**What is needed**
Which lines of the entries below run from the one holding "66: (440, 233, 1.10)" to the one holding "86: (419, 303, 1.34)", inclusive? Set down exactly those lines and no others.

**Task data**
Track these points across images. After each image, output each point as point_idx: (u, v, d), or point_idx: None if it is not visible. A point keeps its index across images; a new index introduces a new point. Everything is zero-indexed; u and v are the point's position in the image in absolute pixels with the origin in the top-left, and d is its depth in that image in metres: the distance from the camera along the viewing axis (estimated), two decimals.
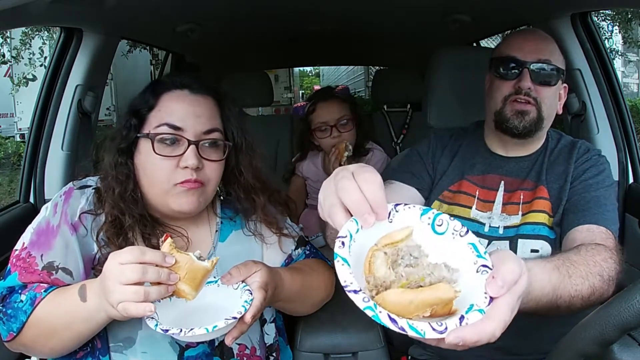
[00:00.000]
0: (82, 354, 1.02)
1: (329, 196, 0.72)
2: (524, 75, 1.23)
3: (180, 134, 1.03)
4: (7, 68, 6.53)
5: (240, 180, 1.14)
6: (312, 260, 1.24)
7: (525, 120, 1.23)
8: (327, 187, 0.74)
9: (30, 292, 0.97)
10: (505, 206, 1.26)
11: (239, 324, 0.93)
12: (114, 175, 1.04)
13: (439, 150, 1.38)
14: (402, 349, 1.43)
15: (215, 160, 1.06)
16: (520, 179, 1.28)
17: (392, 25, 2.29)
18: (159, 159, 1.02)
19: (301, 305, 1.20)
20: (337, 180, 0.72)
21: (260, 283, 0.97)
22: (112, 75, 7.27)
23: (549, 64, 1.25)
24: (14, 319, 0.96)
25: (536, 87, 1.23)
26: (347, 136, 1.98)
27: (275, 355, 1.17)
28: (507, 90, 1.25)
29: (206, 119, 1.06)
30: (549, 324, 1.19)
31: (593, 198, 1.19)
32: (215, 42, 2.50)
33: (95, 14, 1.50)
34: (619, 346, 0.70)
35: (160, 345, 1.01)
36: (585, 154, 1.28)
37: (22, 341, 0.97)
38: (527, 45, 1.26)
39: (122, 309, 0.85)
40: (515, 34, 1.37)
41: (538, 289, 0.83)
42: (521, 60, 1.24)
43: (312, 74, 24.56)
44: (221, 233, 1.16)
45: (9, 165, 7.72)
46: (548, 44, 1.28)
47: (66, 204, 1.05)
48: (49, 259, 1.01)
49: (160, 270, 0.86)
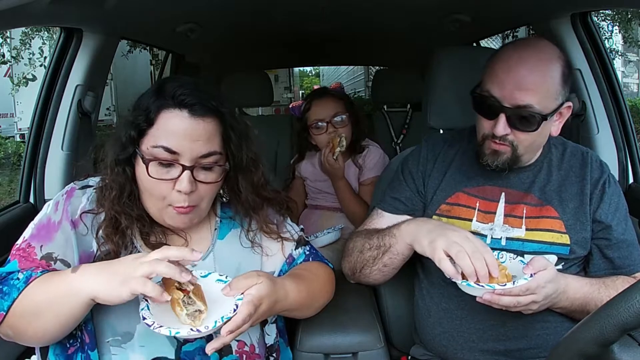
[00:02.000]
0: (73, 350, 1.02)
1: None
2: (500, 121, 1.15)
3: (175, 159, 1.01)
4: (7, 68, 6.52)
5: (239, 198, 1.14)
6: (313, 264, 1.24)
7: (499, 161, 1.20)
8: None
9: (27, 272, 0.98)
10: (507, 217, 1.24)
11: (219, 337, 0.93)
12: (112, 179, 1.05)
13: (431, 163, 1.35)
14: (402, 349, 1.43)
15: (210, 182, 1.05)
16: (522, 192, 1.25)
17: (392, 25, 2.29)
18: (155, 180, 1.01)
19: (305, 311, 1.20)
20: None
21: (253, 297, 0.97)
22: (112, 75, 7.28)
23: (527, 111, 1.13)
24: (7, 296, 0.96)
25: (513, 131, 1.16)
26: (342, 132, 1.99)
27: (275, 356, 1.17)
28: (486, 129, 1.20)
29: (204, 142, 1.02)
30: (553, 329, 1.20)
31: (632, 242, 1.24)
32: (215, 42, 2.50)
33: (95, 14, 1.50)
34: (619, 346, 0.70)
35: (158, 340, 1.01)
36: (599, 170, 1.26)
37: (10, 322, 0.96)
38: (507, 82, 1.13)
39: (135, 284, 0.89)
40: (502, 56, 1.17)
41: (572, 291, 1.13)
42: (498, 104, 1.15)
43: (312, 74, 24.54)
44: (220, 231, 1.16)
45: (9, 165, 7.71)
46: (535, 75, 1.13)
47: (68, 202, 1.07)
48: (48, 250, 1.02)
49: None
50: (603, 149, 1.69)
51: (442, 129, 1.58)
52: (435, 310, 1.29)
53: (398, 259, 1.25)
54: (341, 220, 2.04)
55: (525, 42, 1.21)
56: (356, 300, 1.36)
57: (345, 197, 1.99)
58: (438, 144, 1.38)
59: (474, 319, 1.22)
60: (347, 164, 2.04)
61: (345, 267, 1.37)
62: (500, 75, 1.16)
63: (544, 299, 1.07)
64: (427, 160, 1.36)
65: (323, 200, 2.14)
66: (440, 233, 1.10)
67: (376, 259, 1.27)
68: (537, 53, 1.15)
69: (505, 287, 1.02)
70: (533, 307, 1.08)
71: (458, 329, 1.24)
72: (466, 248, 1.04)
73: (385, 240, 1.24)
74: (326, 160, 1.92)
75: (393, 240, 1.22)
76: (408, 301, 1.41)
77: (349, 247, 1.35)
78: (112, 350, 1.01)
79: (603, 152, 1.67)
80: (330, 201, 2.11)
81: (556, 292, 1.09)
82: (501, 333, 1.20)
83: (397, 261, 1.25)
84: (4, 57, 5.78)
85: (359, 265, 1.31)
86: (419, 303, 1.34)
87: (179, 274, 0.91)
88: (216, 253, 1.13)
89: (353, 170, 2.06)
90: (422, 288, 1.33)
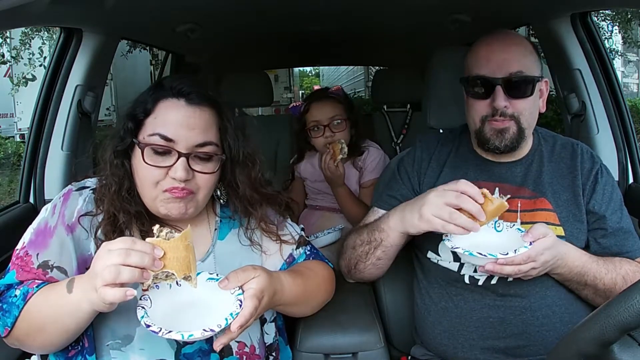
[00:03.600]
0: (73, 353, 1.03)
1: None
2: (497, 94, 1.19)
3: (171, 146, 1.01)
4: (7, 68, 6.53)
5: (237, 192, 1.14)
6: (312, 262, 1.24)
7: (506, 139, 1.21)
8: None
9: (24, 288, 0.99)
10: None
11: (227, 332, 0.93)
12: (110, 174, 1.06)
13: (425, 163, 1.36)
14: (402, 349, 1.43)
15: (206, 172, 1.05)
16: (515, 186, 1.27)
17: (392, 25, 2.29)
18: (149, 167, 1.02)
19: (303, 308, 1.21)
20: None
21: (255, 291, 0.97)
22: (112, 75, 7.28)
23: (520, 75, 1.19)
24: (8, 313, 0.97)
25: (512, 102, 1.20)
26: (340, 136, 1.99)
27: (274, 355, 1.17)
28: (484, 111, 1.22)
29: (200, 131, 1.03)
30: (553, 325, 1.20)
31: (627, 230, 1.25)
32: (215, 42, 2.50)
33: (95, 14, 1.50)
34: (619, 346, 0.70)
35: (158, 342, 1.01)
36: (590, 160, 1.27)
37: (17, 336, 0.98)
38: (493, 58, 1.20)
39: (100, 294, 0.85)
40: (480, 45, 1.26)
41: (571, 260, 1.15)
42: (491, 79, 1.20)
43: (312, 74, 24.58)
44: (220, 231, 1.16)
45: (9, 165, 7.71)
46: (515, 50, 1.22)
47: (64, 205, 1.07)
48: (44, 258, 1.03)
49: (145, 256, 0.86)
50: (603, 149, 1.69)
51: (442, 128, 1.58)
52: (434, 309, 1.29)
53: (392, 250, 1.27)
54: (341, 220, 2.04)
55: (496, 31, 1.28)
56: (356, 300, 1.36)
57: (347, 202, 1.98)
58: (432, 143, 1.40)
59: (473, 317, 1.23)
60: (346, 166, 2.04)
61: (341, 266, 1.38)
62: (484, 55, 1.23)
63: (543, 265, 1.11)
64: (422, 160, 1.37)
65: (323, 200, 2.14)
66: (421, 204, 1.13)
67: (368, 254, 1.28)
68: (510, 35, 1.27)
69: (507, 257, 1.05)
70: (532, 273, 1.12)
71: (457, 327, 1.25)
72: (449, 200, 1.07)
73: (375, 236, 1.25)
74: (327, 167, 1.91)
75: (384, 235, 1.24)
76: (408, 301, 1.41)
77: (344, 245, 1.37)
78: (112, 353, 1.01)
79: (603, 152, 1.67)
80: (330, 202, 2.11)
81: (554, 258, 1.12)
82: (500, 331, 1.21)
83: (392, 252, 1.27)
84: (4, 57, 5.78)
85: (353, 262, 1.32)
86: (418, 302, 1.34)
87: (141, 277, 0.87)
88: (216, 253, 1.13)
89: (353, 173, 2.06)
90: (421, 287, 1.34)
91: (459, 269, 1.25)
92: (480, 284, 1.23)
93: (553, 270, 1.16)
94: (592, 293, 1.18)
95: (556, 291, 1.20)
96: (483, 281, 1.23)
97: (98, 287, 0.85)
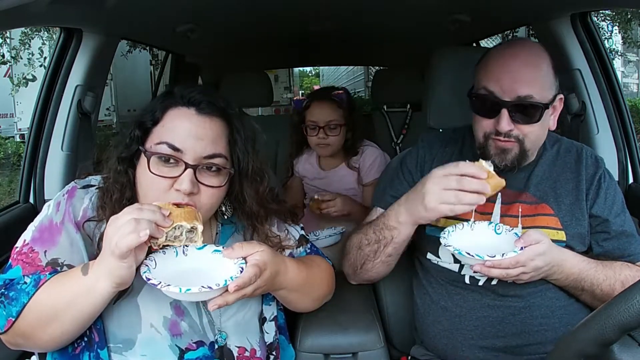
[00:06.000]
0: (79, 349, 1.00)
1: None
2: (502, 117, 1.15)
3: (178, 156, 0.98)
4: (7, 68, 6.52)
5: (243, 207, 1.11)
6: (314, 256, 1.24)
7: (507, 159, 1.19)
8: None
9: (35, 275, 0.96)
10: (503, 218, 1.24)
11: (224, 294, 0.93)
12: (113, 181, 1.04)
13: (428, 163, 1.34)
14: (402, 349, 1.43)
15: (213, 186, 1.02)
16: (517, 191, 1.26)
17: (392, 25, 2.29)
18: (154, 177, 0.99)
19: (304, 297, 1.19)
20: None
21: (258, 261, 0.97)
22: (112, 75, 7.28)
23: (529, 101, 1.14)
24: (15, 301, 0.94)
25: (517, 125, 1.17)
26: (333, 140, 2.02)
27: (275, 354, 1.16)
28: (488, 128, 1.20)
29: (209, 142, 1.00)
30: (552, 325, 1.20)
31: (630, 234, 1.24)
32: (215, 42, 2.50)
33: (95, 14, 1.50)
34: (619, 346, 0.70)
35: (160, 348, 1.00)
36: (594, 165, 1.27)
37: (20, 328, 0.95)
38: (503, 78, 1.16)
39: (118, 244, 0.86)
40: (494, 57, 1.21)
41: (568, 267, 1.14)
42: (499, 100, 1.16)
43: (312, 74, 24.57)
44: (222, 235, 1.15)
45: (9, 165, 7.72)
46: (528, 72, 1.16)
47: (69, 202, 1.04)
48: (53, 256, 1.00)
49: (156, 211, 0.91)
50: (603, 149, 1.69)
51: (442, 129, 1.58)
52: (434, 308, 1.29)
53: (403, 245, 1.26)
54: (341, 221, 2.04)
55: (513, 41, 1.25)
56: (356, 300, 1.36)
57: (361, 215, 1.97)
58: (435, 144, 1.39)
59: (472, 317, 1.23)
60: (342, 168, 2.05)
61: (345, 267, 1.37)
62: (496, 72, 1.18)
63: (534, 271, 1.11)
64: (425, 160, 1.37)
65: None
66: (422, 195, 1.11)
67: (377, 252, 1.27)
68: (526, 49, 1.20)
69: (494, 259, 1.07)
70: (524, 278, 1.12)
71: (457, 326, 1.25)
72: (452, 186, 1.07)
73: (384, 234, 1.24)
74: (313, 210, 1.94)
75: (395, 232, 1.22)
76: (408, 301, 1.41)
77: (347, 246, 1.36)
78: (114, 357, 0.99)
79: (603, 152, 1.66)
80: None
81: (548, 265, 1.12)
82: (500, 330, 1.21)
83: (402, 247, 1.27)
84: (4, 58, 5.77)
85: (360, 262, 1.31)
86: (418, 302, 1.34)
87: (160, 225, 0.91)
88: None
89: (349, 173, 2.07)
90: (421, 287, 1.34)
91: (460, 270, 1.25)
92: (480, 284, 1.23)
93: (549, 277, 1.16)
94: (589, 298, 1.19)
95: (556, 292, 1.20)
96: (483, 282, 1.23)
97: (116, 241, 0.86)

**Response area**
66: (440, 233, 1.10)
67: (376, 259, 1.27)
68: (537, 53, 1.15)
69: (505, 287, 1.02)
70: (533, 307, 1.08)
71: (458, 329, 1.24)
72: (466, 248, 1.04)
73: (385, 240, 1.24)
74: (326, 160, 1.92)
75: (393, 240, 1.22)
76: (408, 301, 1.41)
77: (349, 247, 1.35)
78: (112, 350, 1.01)
79: (603, 152, 1.67)
80: (330, 201, 2.11)
81: (556, 292, 1.09)
82: (501, 333, 1.20)
83: (397, 261, 1.25)
84: (4, 57, 5.78)
85: (359, 265, 1.31)
86: (419, 303, 1.34)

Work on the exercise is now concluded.